[Supplied information]
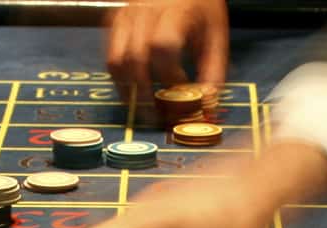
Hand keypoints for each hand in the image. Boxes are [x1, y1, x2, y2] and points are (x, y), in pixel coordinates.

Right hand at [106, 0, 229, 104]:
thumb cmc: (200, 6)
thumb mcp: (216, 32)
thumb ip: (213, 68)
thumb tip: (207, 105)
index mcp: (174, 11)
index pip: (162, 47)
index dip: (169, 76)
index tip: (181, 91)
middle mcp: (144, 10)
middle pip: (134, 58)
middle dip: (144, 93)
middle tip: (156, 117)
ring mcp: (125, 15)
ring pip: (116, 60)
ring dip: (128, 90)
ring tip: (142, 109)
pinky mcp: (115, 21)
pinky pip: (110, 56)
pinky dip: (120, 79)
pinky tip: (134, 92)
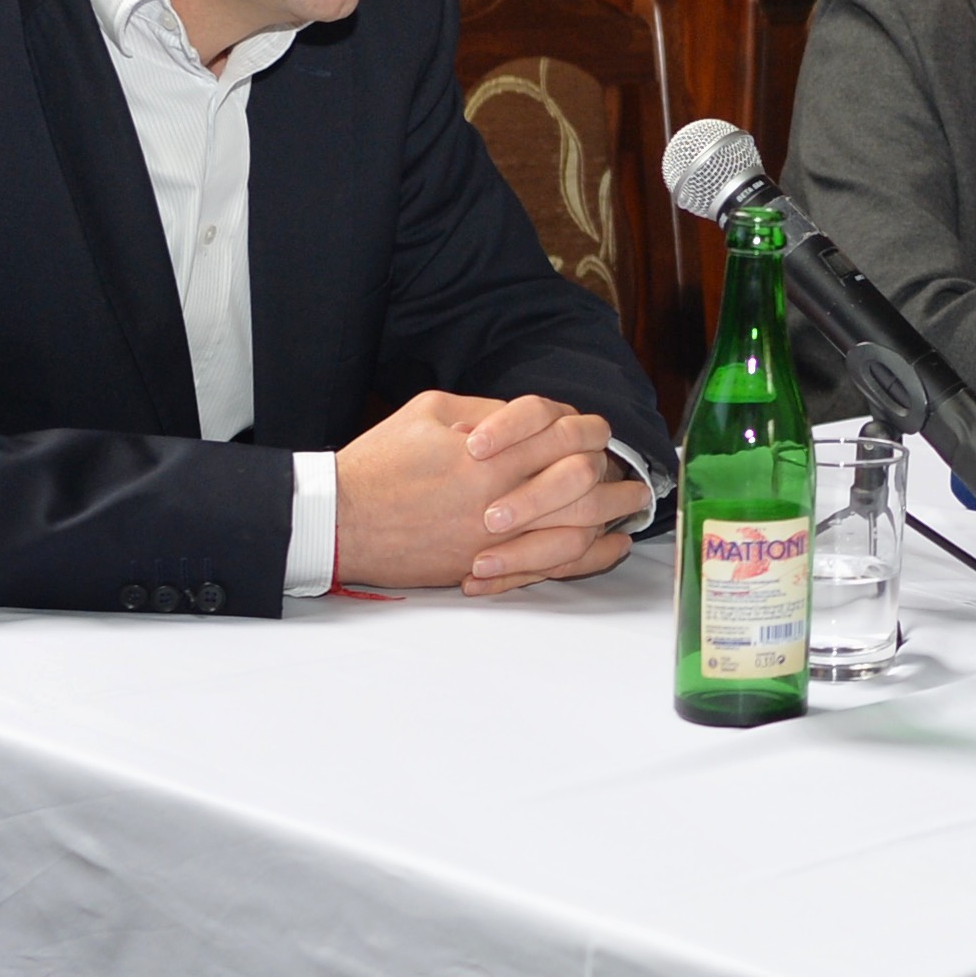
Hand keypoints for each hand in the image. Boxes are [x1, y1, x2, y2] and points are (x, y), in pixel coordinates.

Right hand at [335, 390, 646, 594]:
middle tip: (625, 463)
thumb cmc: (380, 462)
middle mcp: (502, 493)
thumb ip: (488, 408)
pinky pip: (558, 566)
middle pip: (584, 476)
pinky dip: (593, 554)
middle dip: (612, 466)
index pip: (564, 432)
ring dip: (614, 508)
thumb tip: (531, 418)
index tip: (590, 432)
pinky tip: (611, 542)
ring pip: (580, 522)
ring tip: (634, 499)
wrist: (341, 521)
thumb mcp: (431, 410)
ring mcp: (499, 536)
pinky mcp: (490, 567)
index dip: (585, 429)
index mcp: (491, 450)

[Exercise details] Write out exactly the opening lines of the data, stopping after the line that holds "index tip: (590, 432)". Exclude pictures.

[Problem solution]
Hand keypoints for each hand in the image. Boxes are [x1, y1, x2, y2] and points are (x, y), in pixel coordinates.

Right hand at [106, 0, 229, 104]:
thumb cmc: (200, 6)
thumb mcp: (216, 32)
thumb ip: (213, 68)
thumb tip: (207, 105)
index mcp: (174, 11)
index pip: (162, 47)
index dip: (169, 76)
index tip: (181, 91)
middle mcp: (144, 10)
middle pip: (134, 58)
middle dip: (144, 93)
middle tip: (156, 117)
ring mcp: (125, 15)
ring pip: (116, 60)
ring dip: (128, 90)
ring tip: (142, 109)
pinky mcp: (115, 21)
pinky pip: (110, 56)
pinky dip: (120, 79)
pinky tip: (134, 92)
Hand keypoints for each hand in the image. Boxes are [x1, y1, x2, y2] and points are (x, y), in pixel coordinates.

Right hand at [335, 390, 646, 594]:
middle tip: (625, 463)
thumb cmc: (380, 462)
middle mcp: (502, 493)
thumb ip: (488, 408)
pinky pip: (558, 566)
middle pip: (584, 476)
pinky dip: (593, 554)
middle dip: (612, 466)
index pip: (564, 432)
ring dip: (614, 508)
thumb tip: (531, 418)
index tip: (590, 432)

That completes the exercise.